So I've got myself into a tangle with properties. I have quite a strong intuition about something, but a few have told me it's wrong. I'm hoping that either (i) my view is less controversial than they have made it out to be or (ii) it can be modified into something that isn't so controversial. Suppose you notice Craig's eye colour and say:
- Craig is green
This would be intuitively false, because only a bit of Craig is green: his eyes. So perhaps:
- Craig's eyes are green
This seems much better, but still, consider that, zooming in, the white of his eyes isn't green, and his pupil isn't either. So:
- Craig's irises are green
Again better still. But zooming in, Craig's irises display variations of colour; green 19 and green 14 and green N...etc. So we zoom in:
- The upper left quadrant of Craig's iris is green22 (and so on.)
My point is that we should keep doing this until we cease to discover property variations. Only then can we predicate a determinate shade of green, green22. So we'd say that pigment with structure xyz is green22. If we were to go any further, the property would disappear.
This seems eminently obvious to me.
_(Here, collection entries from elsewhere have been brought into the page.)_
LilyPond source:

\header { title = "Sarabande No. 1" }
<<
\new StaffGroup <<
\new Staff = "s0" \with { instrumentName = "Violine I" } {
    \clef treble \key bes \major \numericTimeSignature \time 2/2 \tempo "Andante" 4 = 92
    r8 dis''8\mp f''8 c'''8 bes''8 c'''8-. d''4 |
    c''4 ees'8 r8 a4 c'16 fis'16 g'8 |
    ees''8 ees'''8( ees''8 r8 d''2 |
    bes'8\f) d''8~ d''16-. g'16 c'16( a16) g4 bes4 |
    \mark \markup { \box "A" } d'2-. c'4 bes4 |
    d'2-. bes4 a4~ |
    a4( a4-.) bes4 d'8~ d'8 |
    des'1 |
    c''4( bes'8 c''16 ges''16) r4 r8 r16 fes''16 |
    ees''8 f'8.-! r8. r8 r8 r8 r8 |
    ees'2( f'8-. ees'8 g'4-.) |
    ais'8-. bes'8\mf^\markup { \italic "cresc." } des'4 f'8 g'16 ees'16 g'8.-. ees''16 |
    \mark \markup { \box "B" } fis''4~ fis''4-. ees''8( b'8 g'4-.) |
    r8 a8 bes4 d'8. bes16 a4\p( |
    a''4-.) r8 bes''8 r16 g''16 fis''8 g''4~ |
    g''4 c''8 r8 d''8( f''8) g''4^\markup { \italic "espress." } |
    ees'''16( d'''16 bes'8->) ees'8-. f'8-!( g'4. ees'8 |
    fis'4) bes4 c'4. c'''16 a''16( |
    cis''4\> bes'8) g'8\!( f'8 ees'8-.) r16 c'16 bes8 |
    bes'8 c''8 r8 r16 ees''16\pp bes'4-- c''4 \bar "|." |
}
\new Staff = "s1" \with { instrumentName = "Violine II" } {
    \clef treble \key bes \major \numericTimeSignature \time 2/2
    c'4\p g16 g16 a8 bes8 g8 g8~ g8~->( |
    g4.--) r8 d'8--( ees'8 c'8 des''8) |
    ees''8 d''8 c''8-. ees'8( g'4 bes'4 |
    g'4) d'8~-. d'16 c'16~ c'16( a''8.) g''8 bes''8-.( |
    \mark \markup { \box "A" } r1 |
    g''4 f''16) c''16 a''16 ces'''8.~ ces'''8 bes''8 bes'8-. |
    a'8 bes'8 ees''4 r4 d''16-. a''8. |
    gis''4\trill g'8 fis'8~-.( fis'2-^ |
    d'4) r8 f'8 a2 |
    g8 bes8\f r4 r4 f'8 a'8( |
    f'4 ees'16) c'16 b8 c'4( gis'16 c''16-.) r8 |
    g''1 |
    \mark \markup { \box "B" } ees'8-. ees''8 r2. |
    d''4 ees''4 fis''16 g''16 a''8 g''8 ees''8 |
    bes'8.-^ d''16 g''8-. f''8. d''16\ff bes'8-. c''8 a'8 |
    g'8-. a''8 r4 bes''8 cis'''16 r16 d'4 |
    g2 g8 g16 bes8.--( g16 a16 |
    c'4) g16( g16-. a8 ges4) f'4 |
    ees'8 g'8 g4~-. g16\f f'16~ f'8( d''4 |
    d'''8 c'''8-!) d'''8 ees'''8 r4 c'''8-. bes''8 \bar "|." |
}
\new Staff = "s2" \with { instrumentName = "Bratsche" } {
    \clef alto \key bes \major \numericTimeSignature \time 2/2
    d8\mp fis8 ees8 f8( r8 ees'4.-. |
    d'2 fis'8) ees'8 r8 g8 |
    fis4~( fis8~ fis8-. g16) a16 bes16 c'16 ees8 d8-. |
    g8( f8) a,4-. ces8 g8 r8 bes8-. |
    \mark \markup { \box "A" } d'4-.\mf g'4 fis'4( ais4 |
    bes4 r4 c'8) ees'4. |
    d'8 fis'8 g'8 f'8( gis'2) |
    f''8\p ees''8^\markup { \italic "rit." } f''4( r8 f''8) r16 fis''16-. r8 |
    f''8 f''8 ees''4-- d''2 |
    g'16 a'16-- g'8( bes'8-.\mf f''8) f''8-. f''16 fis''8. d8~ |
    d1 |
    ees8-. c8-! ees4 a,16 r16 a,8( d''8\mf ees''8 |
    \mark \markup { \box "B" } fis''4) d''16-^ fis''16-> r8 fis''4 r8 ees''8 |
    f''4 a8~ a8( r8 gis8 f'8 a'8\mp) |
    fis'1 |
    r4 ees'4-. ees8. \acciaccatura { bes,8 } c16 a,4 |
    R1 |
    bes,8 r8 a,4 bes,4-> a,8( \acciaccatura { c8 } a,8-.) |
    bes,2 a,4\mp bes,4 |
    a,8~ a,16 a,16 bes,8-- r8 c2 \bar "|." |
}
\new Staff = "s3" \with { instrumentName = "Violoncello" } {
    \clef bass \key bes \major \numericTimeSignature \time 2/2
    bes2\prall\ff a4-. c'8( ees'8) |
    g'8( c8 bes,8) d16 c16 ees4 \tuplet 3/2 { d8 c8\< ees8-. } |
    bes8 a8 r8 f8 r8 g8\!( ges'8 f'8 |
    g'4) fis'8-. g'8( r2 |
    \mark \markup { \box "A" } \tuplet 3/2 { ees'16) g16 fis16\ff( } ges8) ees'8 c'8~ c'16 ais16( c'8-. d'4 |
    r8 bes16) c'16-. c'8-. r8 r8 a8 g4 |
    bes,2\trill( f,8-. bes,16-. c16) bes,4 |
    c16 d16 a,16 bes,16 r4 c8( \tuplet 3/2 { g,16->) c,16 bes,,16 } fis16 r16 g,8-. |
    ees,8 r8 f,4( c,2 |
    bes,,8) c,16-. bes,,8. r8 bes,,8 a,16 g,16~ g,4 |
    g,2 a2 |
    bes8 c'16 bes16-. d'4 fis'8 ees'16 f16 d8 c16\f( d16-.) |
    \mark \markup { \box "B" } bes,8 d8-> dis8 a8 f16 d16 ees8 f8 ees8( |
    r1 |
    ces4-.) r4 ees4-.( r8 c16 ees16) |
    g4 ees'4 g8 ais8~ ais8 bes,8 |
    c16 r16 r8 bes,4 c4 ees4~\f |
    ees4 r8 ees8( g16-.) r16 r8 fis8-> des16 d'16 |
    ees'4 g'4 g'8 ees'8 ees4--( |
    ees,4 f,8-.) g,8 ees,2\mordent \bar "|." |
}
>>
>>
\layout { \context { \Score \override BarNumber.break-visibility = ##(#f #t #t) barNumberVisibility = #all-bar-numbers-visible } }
Of course we can talk about Craig's eyes as green, but this is strictly shorthand and unaturalistic, arising because we have a concept of green which we can attribute (my concept of green differs, since I'm colour blind).
tl;dr: I have a strong intuition that it's technically incorrect to speak of an apple as being red since only the apple skin is red and the inside might be white. For an object O with parts p,q&r, how can a (natural/reductivist) property P apply to O unless it applies it applies to all p,q,r? If it applies to only q, why not just say it's a property of q? p&r might not even be the sorts of things to which P can be applied.
Some stuff which I don't know much about but which might help:
- Lewis on naturalistic properties?
- Intrinsic vs extrinsic properties?
- Rives' paper on 'genuine' properties?